▶ Text block:
== Segment start ==

Ten Biggest Questions for the Sixers' Off-Season: #2. Who's Coaching?

Ten Biggest Questions for the Sixers' Off-Season: #2. Who's Coaching?
June 7, 2013, 2:01 pm

Eleven. That's how many NBA teams fired or let go of their coaches this off-season--a whopping six of whom even made the playoffs last year, if you can believe that. A handful of those teams have already filled their vacacines--Cleveland with Mike Brown, Sacramento with Mike Malone, Atlanta with Mike Budenholzer--but the majority still remain open, meaning that the 76ers have a whole lot of competition to land their ideal candidate to replace Doug Collins as the franchise's new head coach next year.

What's more, we don't really have any idea who that ideal candidate even is. Aside from a couple whispers from anonymous sources about who the team might be interested in, we haven't gotten much insight about who Sam Hinkie and company are actually pursuing as our new fearless leader--they haven't interviewed anyone yet, nor have they made obvious advances on anyone. So all we can really do is guess about who they're looking at, based on those telephone-line rumors and arguable common sense.

[10 Biggest Questions: 10. What are we now and where are we going? | 9. Is Thad Young untouchable? | 8. Is Spencer Hawes good enough for our starting Center? | 7. Are any of our mid-level FAs worth re-signing? | 6. What players are worth trading for? | 5. Free agent targets? | 4. What to do with Evan Turner? | 3. Who are we gonna draft?]

Here's some of those rumored and likely names, many of whom are certainly on more wishlists than just that of the Sixers:

George Karl. Probably the most recognizable (and unlikely) name to suddenly be on the market, it was announced yesterday that Karl would not be returning for his final year of coaching with the Denver Nuggets, due to dispute over a contract extension. Karl has a resume easily unparalleled on the open market--the seventh-most wins in NBA history, a 60% career winning percentage, a Finals appearance in 1996 with the Sonics, and even some Coach of the Year hardware won this last year with the Nuggets, when he lead them to a franchise-best 567wins. Grantland's Zach Lowe even tweeted that it "would not shock me at all if the Sixers' revamped front office called Karl ASAP."

== Segment end ==

▶ Record excerpts:
== Segment start ==

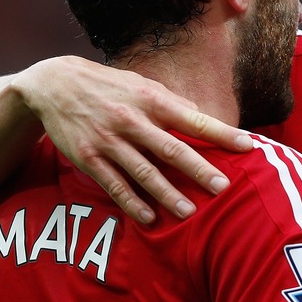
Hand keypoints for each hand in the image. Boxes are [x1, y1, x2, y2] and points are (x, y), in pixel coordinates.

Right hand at [14, 56, 252, 222]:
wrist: (55, 84)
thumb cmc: (108, 84)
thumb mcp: (142, 84)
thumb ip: (172, 102)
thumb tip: (201, 115)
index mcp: (151, 100)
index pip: (194, 119)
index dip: (221, 133)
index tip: (246, 146)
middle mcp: (132, 120)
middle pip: (171, 149)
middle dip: (199, 170)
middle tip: (223, 188)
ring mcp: (110, 141)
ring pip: (144, 172)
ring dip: (168, 194)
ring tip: (189, 212)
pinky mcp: (89, 158)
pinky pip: (114, 185)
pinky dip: (132, 202)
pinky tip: (150, 217)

== Segment end ==

▶ Task list:
a) Copy the passage of the Sixers coaching article starting at "June 7, 2013, 2:01" and ending at "coach next year.".
b) In the Sixers coaching article, how many NBA teams fired or let go of their coaches this off-season?
c) Continue the article about the Sixers' coaching search from the point where it stops.
The listing plays no part in any of this.

▶ Task responses:
a)
June 7, 2013, 2:01 pm

Eleven. That's how many NBA teams fired or let go of their coaches this off-season--a whopping six of whom even made the playoffs last year, if you can believe that. A handful of those teams have already filled their vacacines--Cleveland with Mike Brown, Sacramento with Mike Malone, Atlanta with Mike Budenholzer--but the majority still remain open, meaning that the 76ers have a whole lot of competition to land their ideal candidate to replace Doug Collins as the franchise's new head coach next year.

b) Eleven.

c)
Does he make sense for the Sixers, though? Well, it depends on how competitive the Sixers plan on being next year--if they're doing a modest re-stock and hope to push for the playoffs, Karl would make sense, since he's long excelled at squeezing regular-season wins out of teams of varying degrees of talent (though his relative lack of playoff success has left him under fire on occasion). I'm not sure if or why Karl would want to stick around for a long-term rebuild in Philly, however, if that's where we're headed, and I'm not sure that a young team like the Sixers will likely have will respond to an older coach (Karl turned 62 in May) more adept at handling veterans.

"George Karl doesn't seem to be the "right" coach for the Sixers," wrote Sean O'Connor of Liberty Ballers of the recently fired coach. "But we might not find that perfect fit in the end, and if we can't find one, I'm not sure there's a better placeholder out there." I tend to concur.

Lionel Hollins. Hollins is largely in the same boat as Karl--a well-respected coach coming off an excellent year, taking the Memphis Grizzlies to a franchise-best 56 wins and an unexpected Conference Finals appearance, who parted ways with his former employers over money considerations. Hollins' reputation as a tough, defensive-minded coach is one of the league's best, and his Grizzlies have improved in winning percentage every year since he took over in 2009, in addition to pulling off a couple playoff upsets where they were the lower-seeded team.

However, Hollins would likely make for an odd fit in Philadelphia, both for the Sixers' questionable defensive personnel (despite the occasionally similar box scores, no one will ever mistake Spencer Hawes for Marc Gasol), and their supposed new analytical bent under GM Sam Hinkie. More than any other head coach in the league (except maybe the one we just got rid of), Hollins has expressed a distaste for using advanced stats to dictate personnel moves--he was vocal against the team's trade of leading scorer Rudy Gay, despite the numbers showing that Gay's inefficiency was actually making him a detriment to his team's offense--and that will likely lead to clashes with Hinkie in the long run. Probably best to stay away here.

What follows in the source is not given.